Cénarius
Cénarius est un demi-dieu, il est le
protecteur du monde des rêves. Ce que peu de monde sait, c'est qu'il
peut changer de forme à volonté. Le haut de son corps est
sensiblement le même que celui d'un elfe de la nuit, avec d'immenses
bois de cerf au sommet de son front, mais le bas de est celui d'un
cerf. Cela fait partie de son héritage.
Il se sent si proche des elfes de la
nuit, qu'à force d'observation il a pu se changer en l'un d'entre
eux. Quand il veut se mêler aux populations d'Azeroth il peut
revêtir la forme d'un elfe de la nuit à la peau violet sombre et
aux longs cheveux noirs. Il pourrait avoir de longs cheveux
d'argents, mais il aimait bien les cheveux noirs, qui changeait de
l'habiutelle chevelure elfique aussi vert que le fond de la forêt ou
argentée comme la lune.
C'est en l'observant, discrètement
(même si je pense qu'il savait que j'étais là) que je tombais
follement amoureuse de lui. Je ne faisais pas parti du peuple qu'il
affectionnait tant depuis des milliers d'années. Mais j'avais des
ascendances elfiques. Mon père était humain et ma mère était une
elfe à la peau très claire, aux cheveux de la couleur du miel, et
aux yeux de la couleur des premières feuilles du printemps.
Mon père je m'en souviens vaguement.
Il avait les cheveux et la barbe noirs... je ne me rappelle que d'une
chose, quand il est parti. J'étais très jeune, il portait une
armure d'argent. Je me souviens qu'il nous a dit "je pars pour
sauver notre monde du fléau".
Je n'avais pas compris ce qu'il disait.
Mais quand il ne revient pas ... Je vis ma mère rester à se faner
près de la fenêtre du salon à regarder l'horizon, je compris. Ma
mère aurait dû vivre encore des années. Les elfes, quelles que
soient la couleur leur peau ou leur origine sont censés vivre
beaucoup plus longtemps que les humains ou toute autre race du monde.
Je dis adieu à ma mère sur sa tombe
et je partis de ma maison. Je partis explorer le monde. Je n'étais
jamais allée au-delà de l'orée de la forêt. Ma mère me
l'interdisait. Le monde était hostile pour moi, c'est ce qu'elle me
répétait tous les jours.
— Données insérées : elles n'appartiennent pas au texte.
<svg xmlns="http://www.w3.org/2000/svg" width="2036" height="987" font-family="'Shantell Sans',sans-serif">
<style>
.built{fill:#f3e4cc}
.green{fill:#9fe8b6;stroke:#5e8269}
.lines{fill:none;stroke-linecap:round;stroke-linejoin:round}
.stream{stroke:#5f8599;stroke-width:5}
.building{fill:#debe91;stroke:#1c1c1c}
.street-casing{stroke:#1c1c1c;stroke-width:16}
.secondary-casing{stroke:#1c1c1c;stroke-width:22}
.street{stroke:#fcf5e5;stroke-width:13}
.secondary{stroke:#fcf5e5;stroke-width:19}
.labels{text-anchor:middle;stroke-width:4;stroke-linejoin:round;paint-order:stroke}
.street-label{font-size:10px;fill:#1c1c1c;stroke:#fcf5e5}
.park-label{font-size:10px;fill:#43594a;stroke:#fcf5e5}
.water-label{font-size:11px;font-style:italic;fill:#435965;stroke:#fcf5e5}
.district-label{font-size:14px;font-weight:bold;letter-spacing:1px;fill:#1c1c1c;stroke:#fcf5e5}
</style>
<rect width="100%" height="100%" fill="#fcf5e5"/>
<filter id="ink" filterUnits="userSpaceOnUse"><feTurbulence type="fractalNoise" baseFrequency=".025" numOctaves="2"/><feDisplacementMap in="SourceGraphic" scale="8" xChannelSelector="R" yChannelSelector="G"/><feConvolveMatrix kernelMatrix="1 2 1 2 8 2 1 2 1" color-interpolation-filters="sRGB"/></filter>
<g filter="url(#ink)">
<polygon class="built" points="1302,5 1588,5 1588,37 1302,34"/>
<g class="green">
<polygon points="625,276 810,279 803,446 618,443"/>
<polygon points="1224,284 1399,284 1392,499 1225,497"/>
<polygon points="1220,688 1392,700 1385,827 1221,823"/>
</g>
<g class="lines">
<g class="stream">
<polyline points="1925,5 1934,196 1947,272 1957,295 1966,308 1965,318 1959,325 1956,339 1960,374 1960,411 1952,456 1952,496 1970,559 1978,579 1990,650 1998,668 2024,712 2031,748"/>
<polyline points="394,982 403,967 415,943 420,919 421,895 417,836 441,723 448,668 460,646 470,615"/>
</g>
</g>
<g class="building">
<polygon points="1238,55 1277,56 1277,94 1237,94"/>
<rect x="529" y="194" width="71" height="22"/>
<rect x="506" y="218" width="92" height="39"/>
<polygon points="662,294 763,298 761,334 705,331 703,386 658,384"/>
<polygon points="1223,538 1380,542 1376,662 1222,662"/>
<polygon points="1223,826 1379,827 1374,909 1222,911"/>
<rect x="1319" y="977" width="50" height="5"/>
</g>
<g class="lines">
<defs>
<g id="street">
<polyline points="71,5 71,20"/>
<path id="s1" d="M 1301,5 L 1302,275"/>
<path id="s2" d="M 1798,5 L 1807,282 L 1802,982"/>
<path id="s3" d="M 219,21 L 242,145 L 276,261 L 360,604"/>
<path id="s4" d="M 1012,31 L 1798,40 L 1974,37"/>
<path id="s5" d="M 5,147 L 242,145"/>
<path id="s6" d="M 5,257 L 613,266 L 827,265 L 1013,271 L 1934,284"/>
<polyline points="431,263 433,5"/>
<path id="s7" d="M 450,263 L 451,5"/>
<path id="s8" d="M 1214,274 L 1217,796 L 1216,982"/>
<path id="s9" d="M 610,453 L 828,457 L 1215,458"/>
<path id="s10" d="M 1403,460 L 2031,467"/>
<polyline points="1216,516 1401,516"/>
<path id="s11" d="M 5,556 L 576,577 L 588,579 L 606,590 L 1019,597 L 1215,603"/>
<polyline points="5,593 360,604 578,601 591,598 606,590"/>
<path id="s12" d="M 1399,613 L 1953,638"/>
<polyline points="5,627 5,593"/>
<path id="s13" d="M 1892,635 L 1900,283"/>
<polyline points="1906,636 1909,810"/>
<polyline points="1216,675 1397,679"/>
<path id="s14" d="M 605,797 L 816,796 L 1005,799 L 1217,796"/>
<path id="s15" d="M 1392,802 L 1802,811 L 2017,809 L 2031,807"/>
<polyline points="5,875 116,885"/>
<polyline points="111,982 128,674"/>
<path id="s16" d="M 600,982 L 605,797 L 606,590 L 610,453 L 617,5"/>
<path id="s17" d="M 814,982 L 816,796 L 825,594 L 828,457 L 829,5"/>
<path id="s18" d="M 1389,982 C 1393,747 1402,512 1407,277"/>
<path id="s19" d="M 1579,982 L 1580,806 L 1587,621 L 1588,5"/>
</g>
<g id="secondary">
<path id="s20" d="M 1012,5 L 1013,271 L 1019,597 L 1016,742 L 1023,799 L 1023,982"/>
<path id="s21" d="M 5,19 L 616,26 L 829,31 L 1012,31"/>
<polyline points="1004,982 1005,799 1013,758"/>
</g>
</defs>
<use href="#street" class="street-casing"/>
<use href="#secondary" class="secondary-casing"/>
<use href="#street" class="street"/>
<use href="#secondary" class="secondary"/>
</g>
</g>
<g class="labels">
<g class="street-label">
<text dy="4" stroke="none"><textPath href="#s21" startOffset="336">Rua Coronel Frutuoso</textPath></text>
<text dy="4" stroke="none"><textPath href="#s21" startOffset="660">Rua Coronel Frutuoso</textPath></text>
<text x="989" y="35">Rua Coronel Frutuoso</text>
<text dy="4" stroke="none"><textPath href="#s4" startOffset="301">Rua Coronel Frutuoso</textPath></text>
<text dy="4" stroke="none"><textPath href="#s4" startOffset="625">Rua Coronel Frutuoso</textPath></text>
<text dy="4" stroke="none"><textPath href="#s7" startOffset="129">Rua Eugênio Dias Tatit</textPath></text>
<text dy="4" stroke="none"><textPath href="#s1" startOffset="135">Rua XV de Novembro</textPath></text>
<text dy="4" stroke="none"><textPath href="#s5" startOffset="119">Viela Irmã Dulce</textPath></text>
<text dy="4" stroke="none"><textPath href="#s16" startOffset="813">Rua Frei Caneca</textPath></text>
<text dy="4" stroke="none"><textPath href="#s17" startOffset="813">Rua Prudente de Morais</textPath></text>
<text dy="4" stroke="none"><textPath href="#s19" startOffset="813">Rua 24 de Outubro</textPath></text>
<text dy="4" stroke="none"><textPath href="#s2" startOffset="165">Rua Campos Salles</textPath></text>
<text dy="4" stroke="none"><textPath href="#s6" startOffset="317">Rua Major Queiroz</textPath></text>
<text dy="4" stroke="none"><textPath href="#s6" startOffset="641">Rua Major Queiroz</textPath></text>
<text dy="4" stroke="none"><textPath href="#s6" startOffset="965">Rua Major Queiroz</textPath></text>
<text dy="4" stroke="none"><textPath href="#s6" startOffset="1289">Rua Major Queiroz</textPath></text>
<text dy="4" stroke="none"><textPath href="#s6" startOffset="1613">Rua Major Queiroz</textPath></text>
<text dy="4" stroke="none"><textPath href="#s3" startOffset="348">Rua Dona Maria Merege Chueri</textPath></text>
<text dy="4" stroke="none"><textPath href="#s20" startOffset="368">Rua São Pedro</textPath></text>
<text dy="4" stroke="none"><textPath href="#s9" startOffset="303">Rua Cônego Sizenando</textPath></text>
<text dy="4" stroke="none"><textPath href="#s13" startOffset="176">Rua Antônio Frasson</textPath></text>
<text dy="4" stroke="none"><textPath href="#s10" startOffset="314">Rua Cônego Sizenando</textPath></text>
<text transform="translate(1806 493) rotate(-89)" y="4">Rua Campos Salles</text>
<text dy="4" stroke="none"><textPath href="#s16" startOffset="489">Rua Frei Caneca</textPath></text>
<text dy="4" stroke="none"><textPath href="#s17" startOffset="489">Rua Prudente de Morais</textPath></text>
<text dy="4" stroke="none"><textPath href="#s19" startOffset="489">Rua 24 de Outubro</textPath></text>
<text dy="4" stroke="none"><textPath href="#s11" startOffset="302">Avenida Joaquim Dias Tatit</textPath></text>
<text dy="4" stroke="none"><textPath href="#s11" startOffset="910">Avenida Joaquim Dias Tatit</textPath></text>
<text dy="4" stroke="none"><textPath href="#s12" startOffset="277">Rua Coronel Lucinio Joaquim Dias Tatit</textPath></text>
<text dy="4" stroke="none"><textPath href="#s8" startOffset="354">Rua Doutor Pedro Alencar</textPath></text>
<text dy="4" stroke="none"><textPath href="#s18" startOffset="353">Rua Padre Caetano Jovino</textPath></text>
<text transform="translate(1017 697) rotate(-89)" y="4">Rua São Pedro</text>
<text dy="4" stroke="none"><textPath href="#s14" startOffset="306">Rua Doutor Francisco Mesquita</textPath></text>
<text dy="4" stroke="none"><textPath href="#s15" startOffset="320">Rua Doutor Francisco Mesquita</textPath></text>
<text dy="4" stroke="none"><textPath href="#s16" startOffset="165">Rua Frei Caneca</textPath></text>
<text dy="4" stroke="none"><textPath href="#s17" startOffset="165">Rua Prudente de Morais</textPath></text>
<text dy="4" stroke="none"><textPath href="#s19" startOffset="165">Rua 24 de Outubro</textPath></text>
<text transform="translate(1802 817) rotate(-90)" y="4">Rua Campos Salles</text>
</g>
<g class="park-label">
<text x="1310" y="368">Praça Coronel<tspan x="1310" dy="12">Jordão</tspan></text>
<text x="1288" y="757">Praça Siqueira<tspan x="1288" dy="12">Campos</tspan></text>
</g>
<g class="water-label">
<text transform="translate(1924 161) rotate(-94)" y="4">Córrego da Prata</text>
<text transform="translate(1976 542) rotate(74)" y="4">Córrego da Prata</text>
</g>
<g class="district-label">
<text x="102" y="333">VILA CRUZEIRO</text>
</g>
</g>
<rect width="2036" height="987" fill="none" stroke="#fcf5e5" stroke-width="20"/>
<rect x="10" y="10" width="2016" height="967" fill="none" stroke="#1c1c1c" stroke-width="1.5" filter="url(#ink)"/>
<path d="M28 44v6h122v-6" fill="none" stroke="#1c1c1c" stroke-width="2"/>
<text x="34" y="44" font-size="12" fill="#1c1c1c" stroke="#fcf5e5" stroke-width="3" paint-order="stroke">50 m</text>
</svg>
En voyageant je compris qu'effectivement,
le mélange de race n'était pas courant, et il dérangeait. Je
n'étais ni elfe, ni humaine, j'étais les deux. Je n'avais ma place
nulle part.
Mais cela ne m'empêcha pas de trouver
des gens qui m'acceptèrent. Avec eux, je pus encore plus voyager et
observer le monde, découvrir certains de ses secrets. C'est comme ça
que je le découvris lui. Cénarius. J'avais lu des tas de livres sur
ce demi-dieu. J'avoue que c'était devenu presque une passion. Je
savais qu'il était en vie.
Un jour alors que je m'enfonçais plus
profondément dans la forêt, seule, je vis à travers des feuilles
d'arbres d'abord un immense cerf. En voulant m'approcher discrètement
pour mieux l'observer, je m'aperçus que le torse était humain. Mon
coeur battait violemment dans ma poitrine. Je le rencontrais enfin.
Je restais cachée. Je ne sais pas s'il me vit ou non, mais il fit
comme si je n'existais pas.
Je partis, j'avais comme un sentiment
de peur. Je ne dis rien à mes compagnons de voyage.
Nous devions rester plusieurs jours
pour des fouilles archéologiques. Alors tous les soirs, je me
rendais là où je l'avais vu. Très souvent il dormait, il rêvait.
Il devait être dans le monde d'émeraude, le monde des songes, comme
j'avais pu le lire.
Un jour, il ouvrit les yeux alors qu'il
ne l'avait jamais fait auparavant, s'approcha de mon poste
d'observation, et souleva les feuilles qui me cachaient. Je sentis le
sol se dérober sous mes pieds, je crus mourir. Il était là, en
face de moi. Créature divine.
Il baissa la tête pour arriver jusqu'à
mon visage. Je fermai les yeux, j'avais peur. Allait il me rejeter me
privant de toute occasion de le revoir?